**Task objective:** All of the data below should be printed again word for word, pictures excluded.

**Data section:**

----------

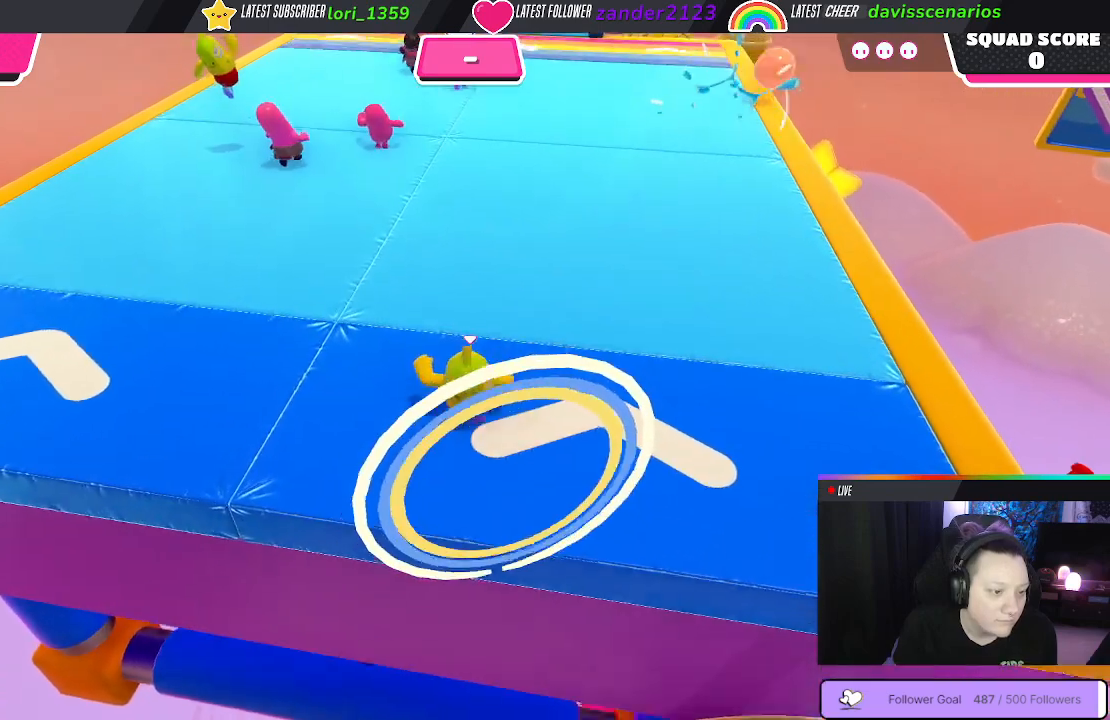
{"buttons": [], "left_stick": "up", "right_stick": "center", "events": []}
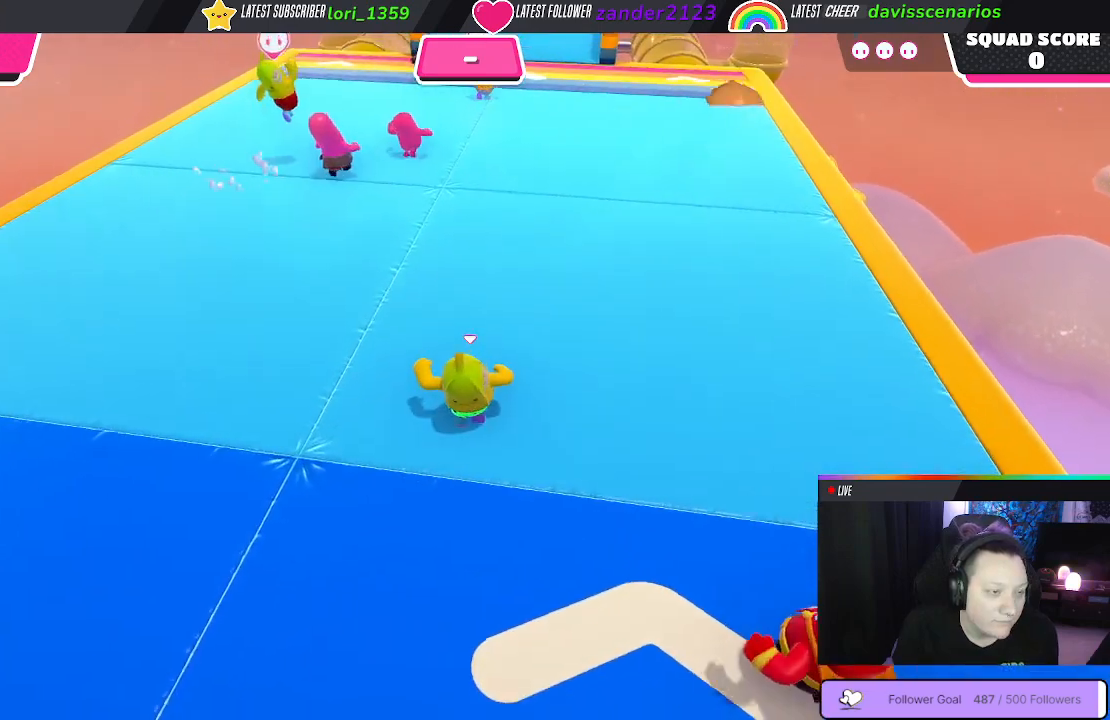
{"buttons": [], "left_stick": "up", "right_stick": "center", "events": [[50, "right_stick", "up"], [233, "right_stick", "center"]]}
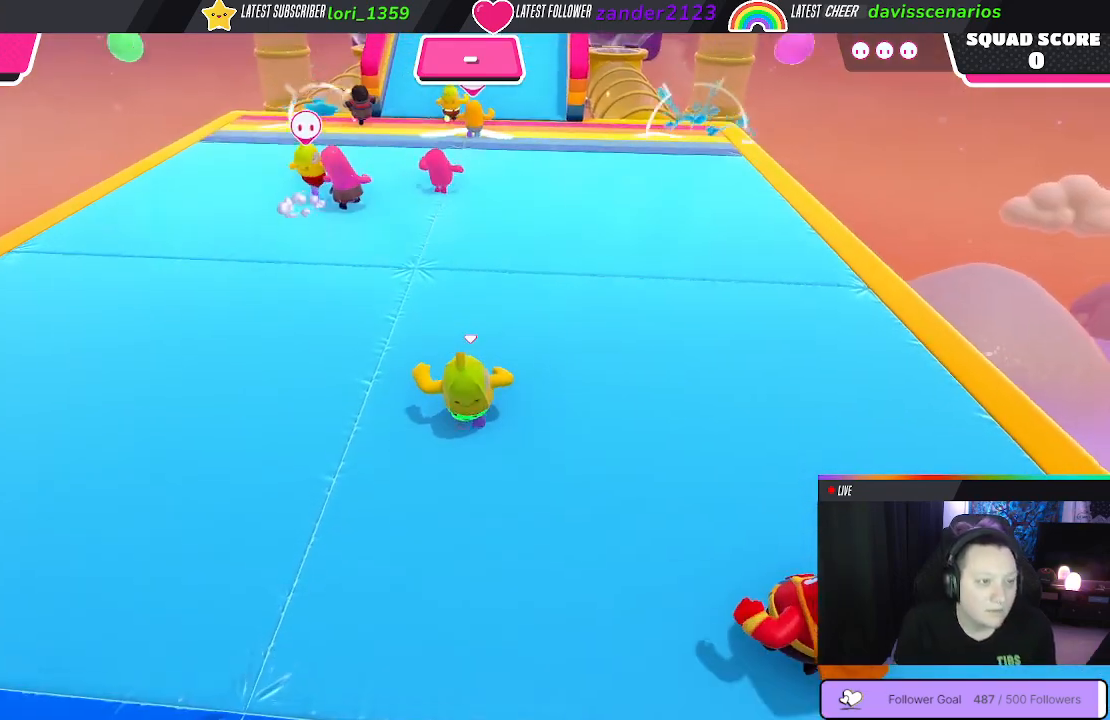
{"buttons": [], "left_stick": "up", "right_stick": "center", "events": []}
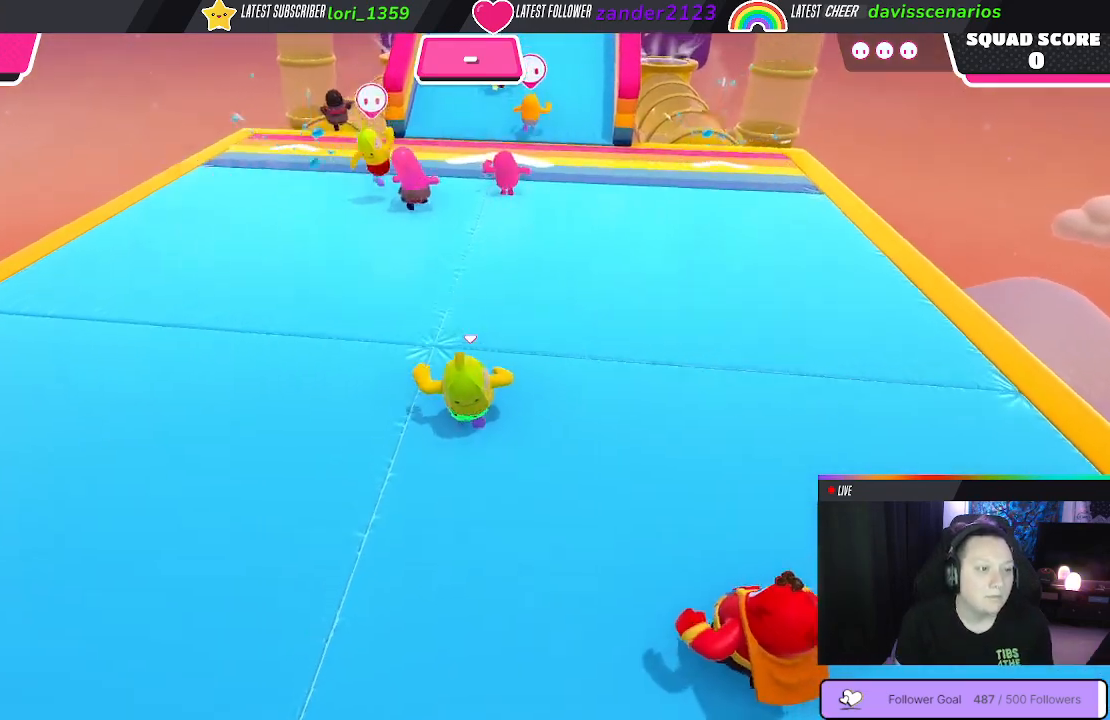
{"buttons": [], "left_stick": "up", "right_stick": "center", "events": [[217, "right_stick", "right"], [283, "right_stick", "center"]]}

----------

**Exercise result:**
{"buttons": [], "left_stick": "up", "right_stick": "center", "events": []}
{"buttons": [], "left_stick": "up", "right_stick": "center", "events": [[50, "right_stick", "up"], [233, "right_stick", "center"]]}
{"buttons": [], "left_stick": "up", "right_stick": "center", "events": []}
{"buttons": [], "left_stick": "up", "right_stick": "center", "events": [[217, "right_stick", "right"], [283, "right_stick", "center"]]}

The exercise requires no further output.